## Quoted passage
········

SAINT-LAZARE-DE-BELLECHASSE, Que. - Following the return of a federalist government in Quebec, Prime Minister Stephen Harper urged the province on Tuesday to resist isolating itself from the rest of the country.

In a speech marking Quebec's annual holiday known as Fete nationale, Harper also asked Quebecers to consider voting for his party in Oct. 2015.

"Never let anyone tell you, 'Quebec should isolate itself, never participate in major national and international issues,'" he said in a speech at a community centre in Saint-Lazare-de-Bellechasse, outside Quebec City.

"Quebec played a role in the creation of Canada, in its growth and development, and in the common sacrifices that mark its history."

The remarks were a rare attempt by Harper to make inroads in the province.

He insisted the voice of Quebecers remains strong in Ottawa, even if the Conservatives have a limited presence in the province. The party won just five of Quebec's 75 federal seats in the last election.

In his speech, Harper reminded the crowd of earlier efforts to reach out.

He said Conservatives adopted a motion in the House of Commons recognizing Quebecers form a nation within a united Canada and gave the province a seat in Canada's UNESCO delegation.

Harper made the comments before about 500 people in the riding of Conservative MP Steven Blaney, on the first day of a two-day visit to Quebec.

On Wednesday, Harper is set to make an announcement alongside Quebec Premier Philippe Couillard in his home riding of Roberval, in the province's Lac-Saint-Jean region.

Couillard, a staunch federalist, won a majority in the April 7 election, beating out Pauline Marois' Parti Quebecois.

Conservative MP Denis Lebel said the result was significant.

"It's clear that the last election has changed the situation," said Lebel, the federal infrastructure minister.

········

## Directions for this task
According to the news report on Harper's speech, how many of Quebec's 75 federal seats did the Conservatives win in the last election?

## Data shown
········

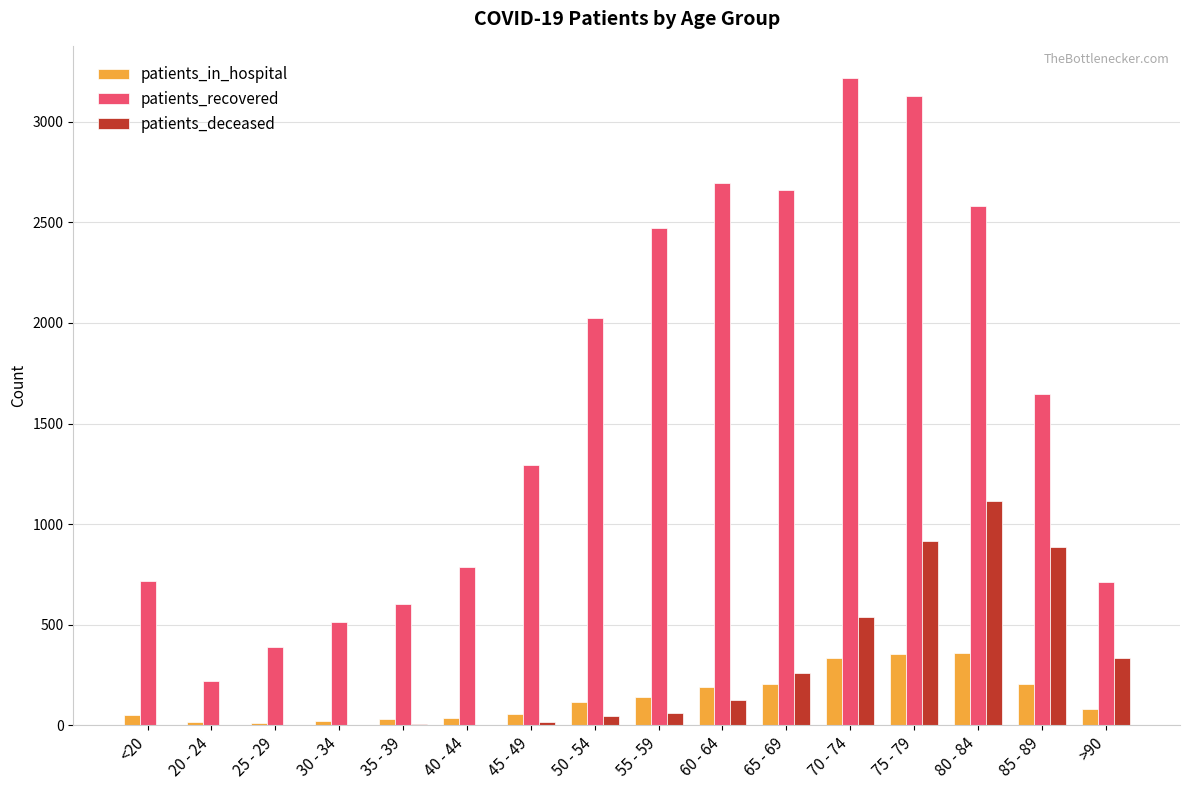

How many groups of bars are there?

16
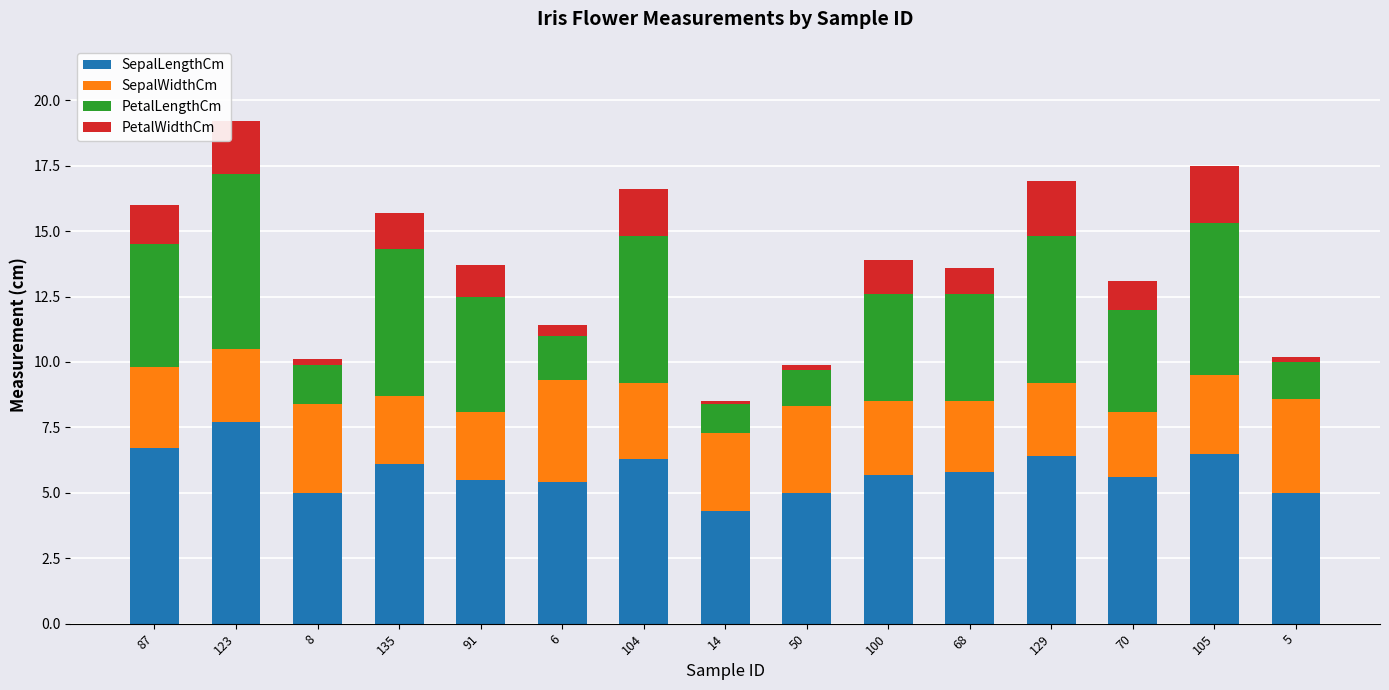

What is the total value across all series at 100?

13.9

········

## Solution for this task
Five.